◆ РАБОЧЕЕ ЗАДАНИЕ A
Ответьте на вопросы по тексту о бабушках-беженцах из Чечни:
(i) Какую по счету осень Таисия Иосифовна Толстова проводит в Москве?
(ii) Сколько семей входит в общественный кружок «Наш дом»?
(iii) Какие месяц и год названы как время за окном?
◆ РАБОЧЕЕ ЗАДАНИЕ B
Обновите фрагмент текста о бабушках-беженцах из Чечни, начиная со слов «Таисия Иосифовна Толстова.» и продолжая до слов «начала борьбы… Результат?» включительно, заменив «подъезд» на «вестибюль».
◆ РАБОЧЕЕ ЗАДАНИЕ C
Перескажите короче абзац текста о бабушках-беженцах из Чечни, начинающийся словами «Они сидят в рядок», сохранив его главные факты.
**** ПРЕДОСТАВЛЕННЫЙ ТЕКСТ
Скачать книгу «Путинская Россия»

Скачать специальный выпуск

БОМЖЬИ ОДУВАНЧИКИ
Десять лет без своей крыши над головой: русские бабушки, бежавшие из Чечни, живут в Москве как изгои
       
Таисия Иосифовна Толстова. Восемьдесят первая осень. Десятая — в Москве. Это — все её вещи. И подъезд столичного дома, который она моет за ночлег. (Фото Анны Политковской)       
Они сидят в рядок вдоль казенной стенки — бабушки, бросившие Грозный в разные годы и разные войны. Плащи — восьмидесятых, ботинки — советской поры. Все ношенное и кем-то брошенное. На лицах пропечатан полнейший жизненный тупик. Атмосфера покинутости, какая бывает еще в суицидальных отделениях. Это — заседание «Нашего дома», общественного кружка из 53 семей, в который когда-то сорганизовались беженцы из Чечни «русскоязычного вероисповедания». Все — пенсионного возраста. Смыслом объединения была борьба с государством за свои законные права — за получение статуса, регистрации, жилья, пенсий. Теперь за окном — московский октябрь 2004 года, для многих — десять лет от исхода и начала борьбы… Результат?
********
**** ЗАПИСАННЫЕ ДАННЫЕ
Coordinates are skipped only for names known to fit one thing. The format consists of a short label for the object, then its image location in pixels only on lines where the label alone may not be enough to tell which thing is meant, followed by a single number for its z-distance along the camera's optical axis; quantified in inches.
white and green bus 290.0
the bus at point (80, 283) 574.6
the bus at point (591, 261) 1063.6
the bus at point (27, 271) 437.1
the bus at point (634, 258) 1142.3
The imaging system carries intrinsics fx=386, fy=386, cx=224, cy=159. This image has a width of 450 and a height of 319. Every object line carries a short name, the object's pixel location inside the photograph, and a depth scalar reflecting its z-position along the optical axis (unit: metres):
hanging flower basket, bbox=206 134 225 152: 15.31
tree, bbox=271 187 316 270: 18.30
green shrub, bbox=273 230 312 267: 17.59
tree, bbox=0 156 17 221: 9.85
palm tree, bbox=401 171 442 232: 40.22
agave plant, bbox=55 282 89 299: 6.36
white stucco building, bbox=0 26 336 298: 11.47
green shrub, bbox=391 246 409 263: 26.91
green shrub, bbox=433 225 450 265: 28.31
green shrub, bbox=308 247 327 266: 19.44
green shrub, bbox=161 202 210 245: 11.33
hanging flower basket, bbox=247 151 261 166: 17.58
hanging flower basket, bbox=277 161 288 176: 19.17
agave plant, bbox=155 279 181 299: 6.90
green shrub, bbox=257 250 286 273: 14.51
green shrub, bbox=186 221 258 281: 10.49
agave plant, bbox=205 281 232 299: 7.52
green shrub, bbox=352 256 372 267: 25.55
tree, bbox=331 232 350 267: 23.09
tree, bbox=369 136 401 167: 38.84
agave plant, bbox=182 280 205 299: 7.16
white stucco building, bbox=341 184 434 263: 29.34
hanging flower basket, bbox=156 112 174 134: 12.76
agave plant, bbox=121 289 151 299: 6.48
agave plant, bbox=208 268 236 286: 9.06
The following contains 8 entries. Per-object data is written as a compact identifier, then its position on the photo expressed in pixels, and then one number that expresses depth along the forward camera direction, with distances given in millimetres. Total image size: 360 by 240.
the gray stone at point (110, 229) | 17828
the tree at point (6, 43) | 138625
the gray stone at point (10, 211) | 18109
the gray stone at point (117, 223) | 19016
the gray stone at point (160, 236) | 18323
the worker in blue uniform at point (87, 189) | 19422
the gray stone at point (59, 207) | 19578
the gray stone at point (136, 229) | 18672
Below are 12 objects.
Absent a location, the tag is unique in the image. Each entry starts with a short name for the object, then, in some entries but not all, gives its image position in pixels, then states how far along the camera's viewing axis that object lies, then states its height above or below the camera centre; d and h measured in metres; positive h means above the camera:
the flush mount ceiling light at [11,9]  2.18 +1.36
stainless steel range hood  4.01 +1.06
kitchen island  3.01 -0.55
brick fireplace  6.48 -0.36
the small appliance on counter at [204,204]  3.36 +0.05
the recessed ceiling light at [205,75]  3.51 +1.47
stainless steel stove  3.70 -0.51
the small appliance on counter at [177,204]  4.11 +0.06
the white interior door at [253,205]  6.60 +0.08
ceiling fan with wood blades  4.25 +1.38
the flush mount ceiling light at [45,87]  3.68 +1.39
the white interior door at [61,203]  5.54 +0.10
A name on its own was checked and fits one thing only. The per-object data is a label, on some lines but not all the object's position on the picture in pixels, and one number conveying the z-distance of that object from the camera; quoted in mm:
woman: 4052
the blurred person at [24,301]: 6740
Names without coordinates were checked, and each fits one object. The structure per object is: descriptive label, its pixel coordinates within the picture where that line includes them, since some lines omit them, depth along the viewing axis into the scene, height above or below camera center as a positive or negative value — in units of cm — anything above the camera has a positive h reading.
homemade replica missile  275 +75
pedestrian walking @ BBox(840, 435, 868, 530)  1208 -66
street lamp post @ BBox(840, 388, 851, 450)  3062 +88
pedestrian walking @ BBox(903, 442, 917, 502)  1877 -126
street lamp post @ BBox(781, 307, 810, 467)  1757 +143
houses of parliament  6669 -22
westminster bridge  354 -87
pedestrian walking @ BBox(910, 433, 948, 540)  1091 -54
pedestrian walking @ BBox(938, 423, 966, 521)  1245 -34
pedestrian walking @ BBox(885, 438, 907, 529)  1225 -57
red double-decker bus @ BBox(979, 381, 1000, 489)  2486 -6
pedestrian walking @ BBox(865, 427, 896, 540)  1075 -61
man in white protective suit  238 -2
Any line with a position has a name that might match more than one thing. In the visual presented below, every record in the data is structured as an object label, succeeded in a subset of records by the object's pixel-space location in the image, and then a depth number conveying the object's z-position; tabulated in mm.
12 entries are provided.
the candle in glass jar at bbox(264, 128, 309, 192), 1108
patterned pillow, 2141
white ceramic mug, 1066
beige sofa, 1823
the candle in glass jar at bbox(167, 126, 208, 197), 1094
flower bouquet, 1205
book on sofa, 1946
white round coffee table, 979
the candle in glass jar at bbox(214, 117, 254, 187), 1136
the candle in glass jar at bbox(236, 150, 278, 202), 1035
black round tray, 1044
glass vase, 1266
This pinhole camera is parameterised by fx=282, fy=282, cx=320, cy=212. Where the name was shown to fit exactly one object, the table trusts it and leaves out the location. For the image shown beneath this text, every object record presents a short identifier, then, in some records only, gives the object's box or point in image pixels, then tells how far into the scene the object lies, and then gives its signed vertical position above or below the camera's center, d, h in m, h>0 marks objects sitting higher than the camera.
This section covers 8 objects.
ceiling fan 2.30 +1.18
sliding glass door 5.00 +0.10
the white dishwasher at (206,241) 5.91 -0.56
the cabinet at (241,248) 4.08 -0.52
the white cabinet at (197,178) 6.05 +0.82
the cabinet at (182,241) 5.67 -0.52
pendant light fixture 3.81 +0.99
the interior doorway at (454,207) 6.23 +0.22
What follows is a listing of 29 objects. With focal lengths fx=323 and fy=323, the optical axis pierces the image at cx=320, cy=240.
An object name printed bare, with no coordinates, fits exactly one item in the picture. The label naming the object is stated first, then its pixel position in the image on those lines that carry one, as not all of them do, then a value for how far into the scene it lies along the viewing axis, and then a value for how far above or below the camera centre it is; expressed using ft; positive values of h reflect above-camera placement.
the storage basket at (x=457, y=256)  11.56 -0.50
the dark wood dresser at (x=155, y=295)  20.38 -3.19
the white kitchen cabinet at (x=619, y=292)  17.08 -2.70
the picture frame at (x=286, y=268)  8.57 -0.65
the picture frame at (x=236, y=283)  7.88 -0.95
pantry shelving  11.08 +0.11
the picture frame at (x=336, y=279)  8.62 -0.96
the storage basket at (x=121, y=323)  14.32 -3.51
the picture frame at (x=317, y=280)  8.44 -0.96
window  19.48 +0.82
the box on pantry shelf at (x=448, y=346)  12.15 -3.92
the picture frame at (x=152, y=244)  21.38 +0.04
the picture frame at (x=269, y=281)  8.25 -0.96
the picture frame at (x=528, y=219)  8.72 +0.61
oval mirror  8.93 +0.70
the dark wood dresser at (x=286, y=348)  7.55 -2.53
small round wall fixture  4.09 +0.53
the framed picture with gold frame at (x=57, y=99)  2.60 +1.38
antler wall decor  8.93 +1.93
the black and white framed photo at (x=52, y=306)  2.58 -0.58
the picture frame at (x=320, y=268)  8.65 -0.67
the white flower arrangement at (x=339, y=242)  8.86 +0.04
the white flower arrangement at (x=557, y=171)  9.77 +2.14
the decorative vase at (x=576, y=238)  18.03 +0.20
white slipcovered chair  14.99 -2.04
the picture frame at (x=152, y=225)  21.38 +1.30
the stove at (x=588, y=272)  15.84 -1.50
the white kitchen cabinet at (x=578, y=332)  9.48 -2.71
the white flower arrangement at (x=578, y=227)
********
◆ РЕЗУЛЬТАТ УПРАЖНЕНИЯ A
(i) Десятую.
(ii) 53 семьи.
(iii) Октябрь 2004 года.

◆ РЕЗУЛЬТАТ УПРАЖНЕНИЯ B
Таисия Иосифовна Толстова. Восемьдесят первая осень. Десятая — в Москве. Это — все её вещи. И вестибюль столичного дома, который она моет за ночлег. (Фото Анны Политковской)       
Они сидят в рядок вдоль казенной стенки — бабушки, бросившие Грозный в разные годы и разные войны. Плащи — восьмидесятых, ботинки — советской поры. Все ношенное и кем-то брошенное. На лицах пропечатан полнейший жизненный тупик. Атмосфера покинутости, какая бывает еще в суицидальных отделениях. Это — заседание «Нашего дома», общественного кружка из 53 семей, в который когда-то сорганизовались беженцы из Чечни «русскоязычного вероисповедания». Все — пенсионного возраста. Смыслом объединения была борьба с государством за свои законные права — за получение статуса, регистрации, жилья, пенсий. Теперь за окном — московский октябрь 2004 года, для многих — десять лет от исхода и начала борьбы… Результат?

◆ РЕЗУЛЬТАТ УПРАЖНЕНИЯ C
Бабушки, покинувшие Грозный в разные годы и во время разных войн, сидят в ряд вдоль казенной стены. На них поношенная одежда, кем-то брошенная, а на лицах — полный жизненный тупик. Это заседание «Нашего дома», общественного кружка из 53 семей беженцев из Чечни «русскоязычного вероисповедания». Все его участники — пенсионного возраста. Объединение создавалось для борьбы с государством за законные права: статус, регистрацию, жилье и пенсии. Сейчас октябрь 2004 года, и для многих с исхода и начала этой борьбы прошло десять лет.